Общее количество неприятельских военнопленных, находящихся в России на 1 мая 1918 г. составляло:
* сохранен стиль архивного документа
III.4 Борьба за координационный центр словацкой диаспоры: Словацко-русское общество
Возникновение русско-славянских обществ в России (словацко-русского памяти Штура, хорвато-русского памяти Крижанича и др.) в начале Первой мировой войны явилось закономерным продолжением и в какой-то мере практическим воплощением идеи славянской взаимности, всеславянского единения. Их заметное усиление наблюдалось еще в 900-е гг. в период своеобразного ренессанса движения за славянскую общность, прежде всего, в культурной сфере. Славянские общества в России появились в атмосфере общественно-политического подъема (последовавшего за военными успехами) и веры в освободительную миссию России в отношении угнетенных славян. Этой вере славянские народы ранее придавали скорее романтическую окраску в своем стремлении опереться в текущей борьбе за национальные права на потенциального и сильного русского союзника. В начальный период войны постепенно расширялась ориентация славянских колоний в России на создание федерации свободных славянских государств (отсюда исходило название русских обществ "Славия", "Славянские трапезы") при опоре на Россию. Лишь к началу 1917 г. подобная установка на всеславянское единство стала вступать в противоречие с программами создания независимых национальных славянских государств, снискавшими поддержку большинства в национально-освободительном движении славян, прежде всего среди эмиграции во Франции и в США.
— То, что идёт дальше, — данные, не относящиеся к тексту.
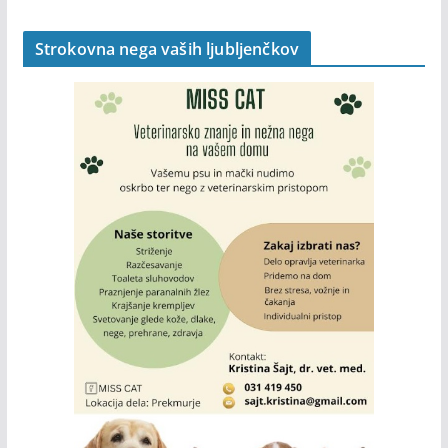
Strokovna nega vaših ljubljenčkov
В условиях дореволюционной России находившиеся в ней сотни словаков смогли успешно реализовать свои предпринимательские и коммерческие замыслы. Упомянем здесь хотя бы Яна Орсага, владельца крупнейшего торгового дома "Братья Орсаг", предпринимателя А. Духая, а также десятки сотен словаков, колесивших от словацкого района Турец в цепи "славянских магазинов" на огромном пространстве России через Варшаву до Сибири и Дальнего Востока. Многие из них тщетно пытались как-то удержаться позднее, в начале 20-х гг., при советской власти.